Cory turned to his father, Bert, and his mother, Teresa, and apologized for putting them through the ordeal of their lives.
Teresa stood behind her son,
tears falling down her cheeks.
“I cried because I never wanted my son to have to grow up in prison,” Teresa said later. “He was so young and had so much life ahead of him to grow and mature and experience the many wonderful things that life can be. I cried because he had thrown that chance away.”
Cory faced Judge Walter Braud.
“All I can say and ask of the court is,” Cory said, his voice firm and unwavering, the orange jumper he wore reminding the packed gallery that they were staring at an admitted murderer, “to show me some kind of mercy.”
Judge Braud took a deep breath. “Well, it’s too little, too late, Mr. Gregory.”
During the summer of 2006, an announcement came that Nate Gaudet, after pleading guilty to one count of “concealing a homicidal death,” had been sentenced “up to five years” and was serving his time at the Illinois Youth Center in Harrisburg, Illinois.

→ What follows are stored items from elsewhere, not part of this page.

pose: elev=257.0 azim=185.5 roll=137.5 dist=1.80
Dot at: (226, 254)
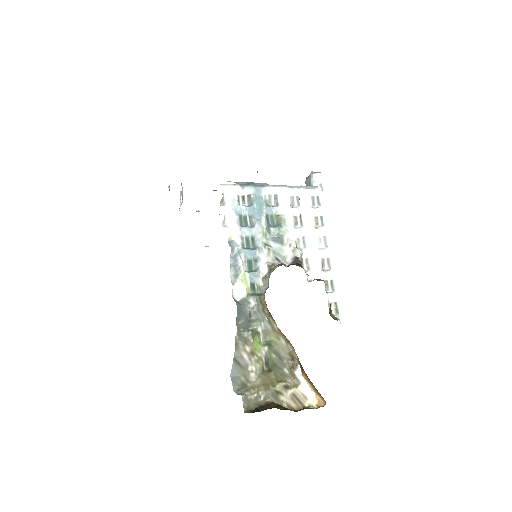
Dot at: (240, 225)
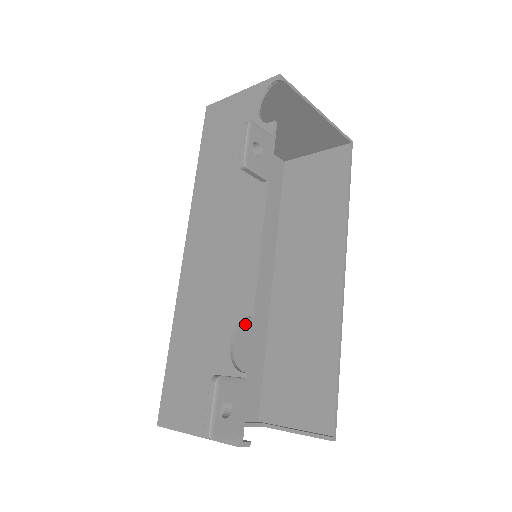
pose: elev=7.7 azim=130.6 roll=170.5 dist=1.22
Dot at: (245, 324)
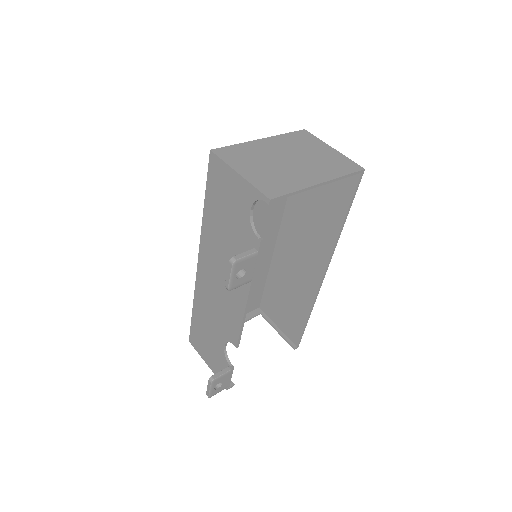
Dot at: occluded
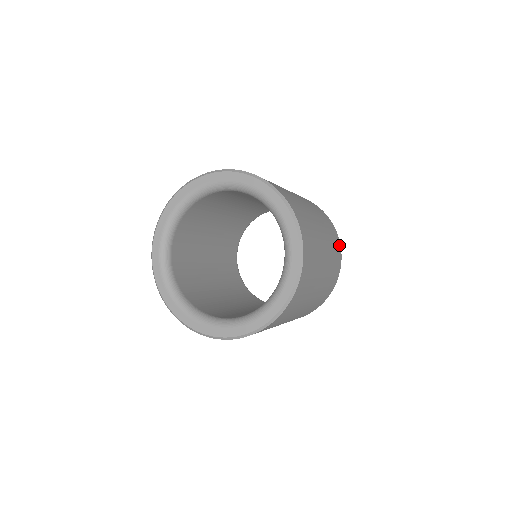
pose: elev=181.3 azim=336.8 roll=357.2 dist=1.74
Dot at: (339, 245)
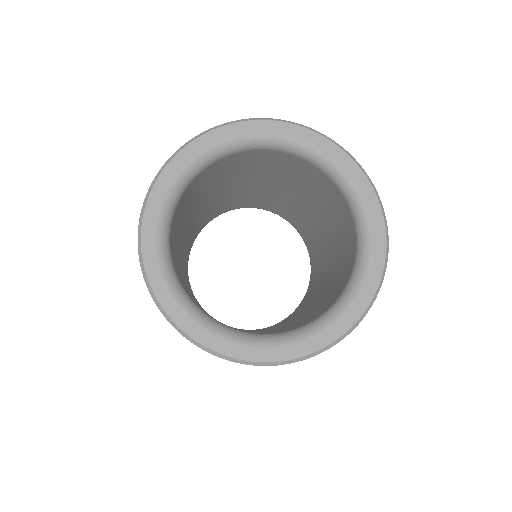
Dot at: occluded
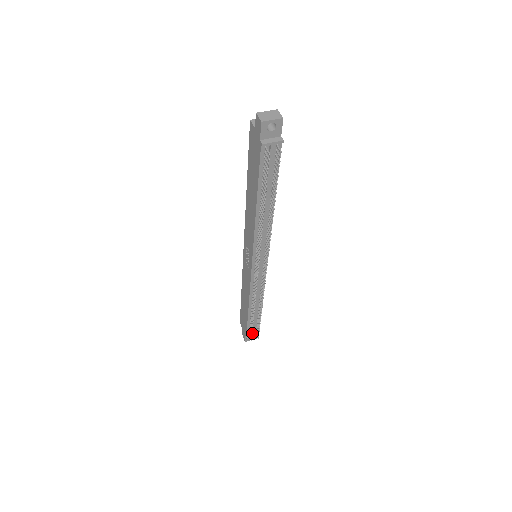
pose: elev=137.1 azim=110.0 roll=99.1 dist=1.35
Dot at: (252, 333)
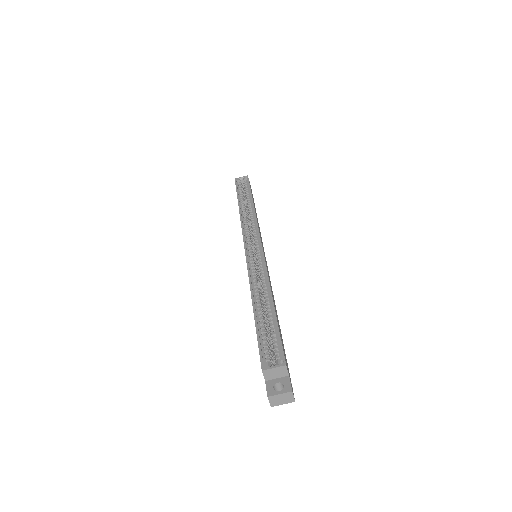
Dot at: occluded
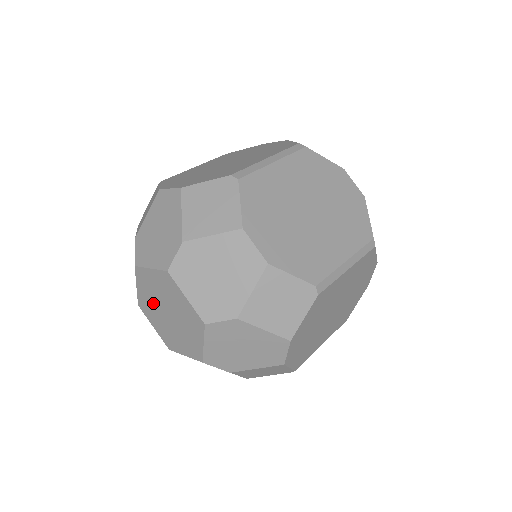
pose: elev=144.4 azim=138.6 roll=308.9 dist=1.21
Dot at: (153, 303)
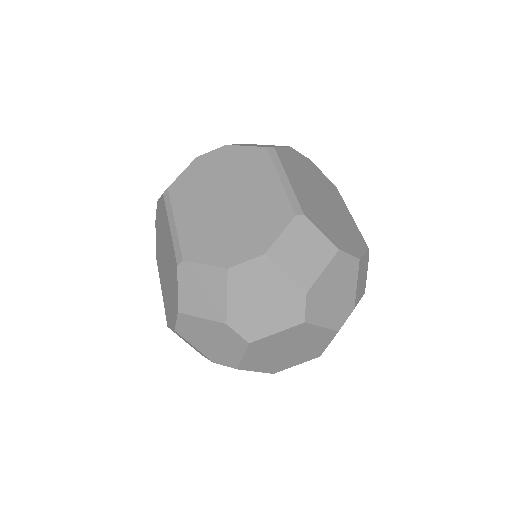
Dot at: (274, 361)
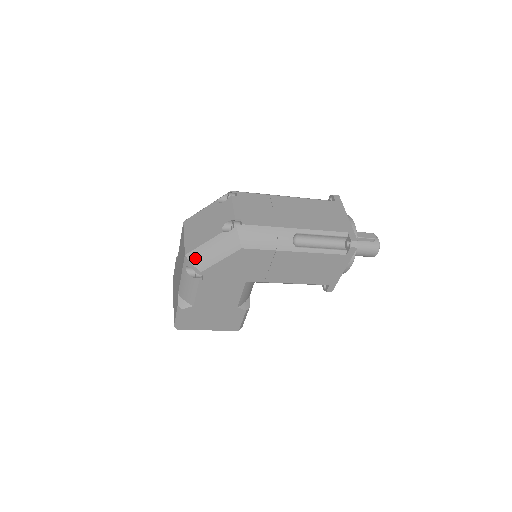
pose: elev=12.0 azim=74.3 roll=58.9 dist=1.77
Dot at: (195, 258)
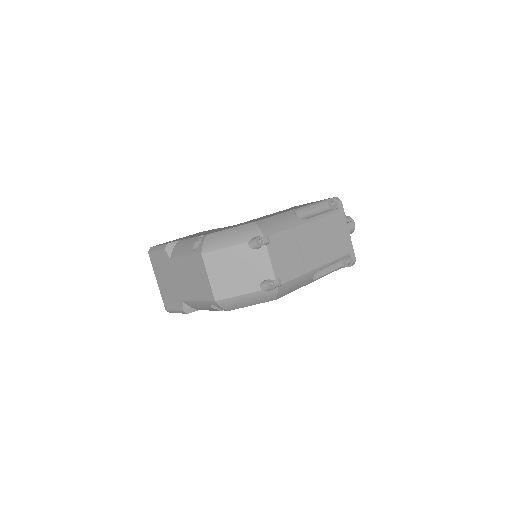
Dot at: (226, 304)
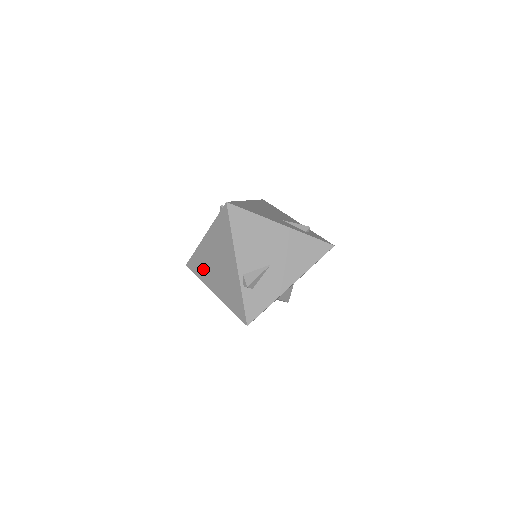
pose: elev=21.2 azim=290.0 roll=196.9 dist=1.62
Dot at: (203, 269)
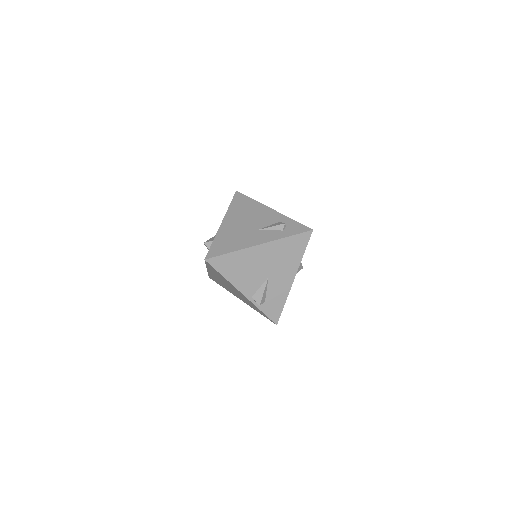
Dot at: (222, 285)
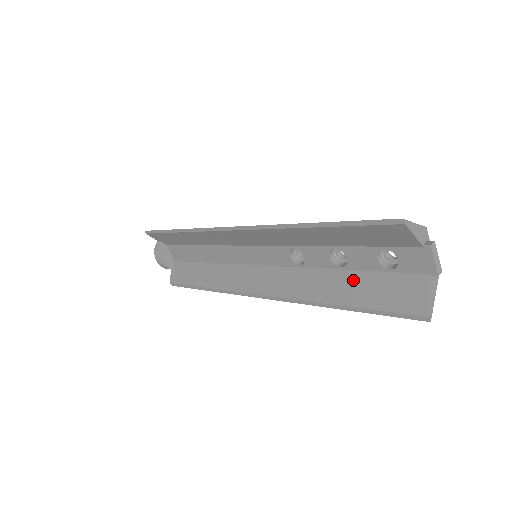
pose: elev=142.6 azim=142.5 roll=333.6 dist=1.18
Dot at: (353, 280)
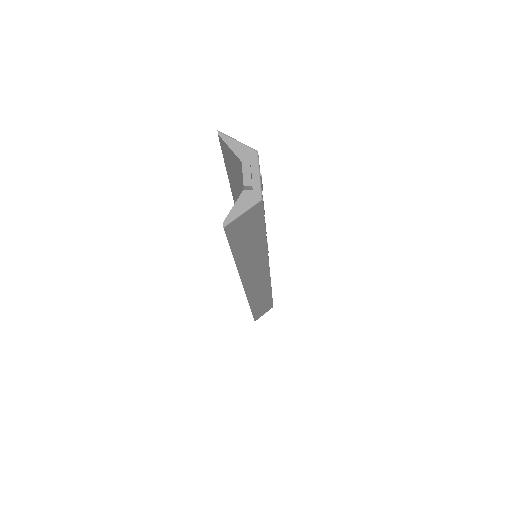
Dot at: occluded
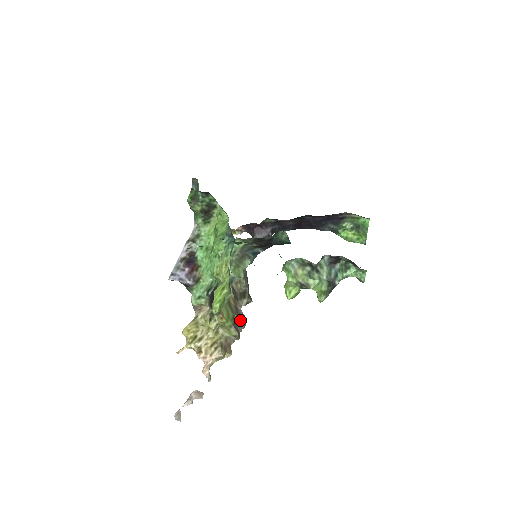
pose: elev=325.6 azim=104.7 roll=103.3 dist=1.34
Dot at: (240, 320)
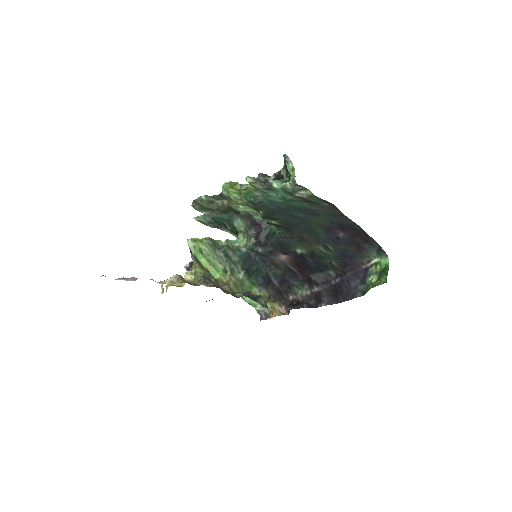
Dot at: (216, 286)
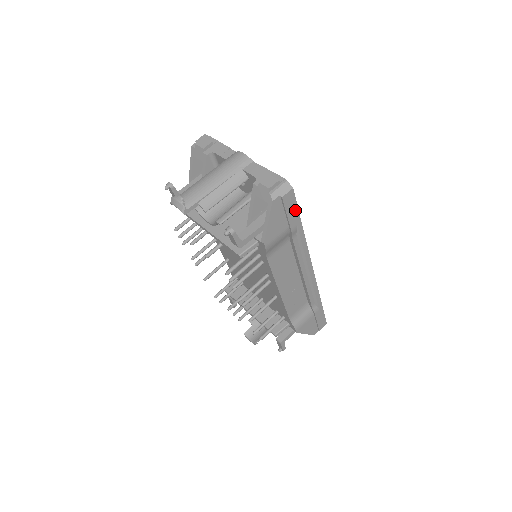
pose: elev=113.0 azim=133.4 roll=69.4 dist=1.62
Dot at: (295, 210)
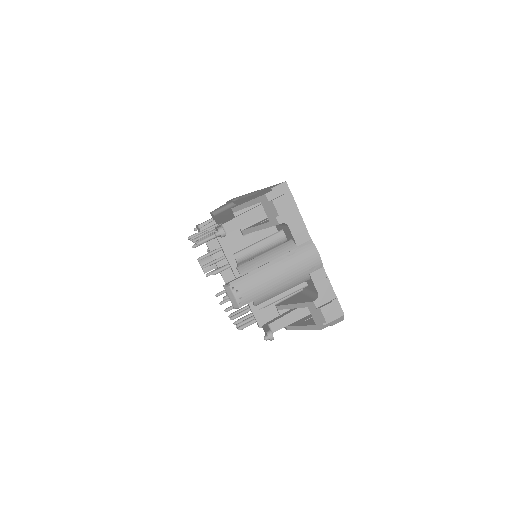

Nate was punished as a juvenile in exchange for his testimony against Sarah Kolb. The way he was sentenced would, theoretically, give Nate the chance at parole before his twentieth birthday. But nobody believed that would ever happen, considering what Nate had done.
“I was appalled,” Tony Reynolds said. “That boy cut up my little girl and got away with it.”
About six weeks after he pleaded guilty, Cory Gregory had a change of heart. Sarah Kolb’s sentencing hearing was coming up. Now, as the first week of August fell on the QC, Cory decided he wanted to take back his guilty plea and take his case to jury trial.
His lawyer filed the appropriate motion. In it, Cory’s lawyer said it was the sentencing that changed his client’s mind—that forty-five years, which could have been in the neighborhood of twenty, was inconsistent with the defendant’s history of peace and tranquility.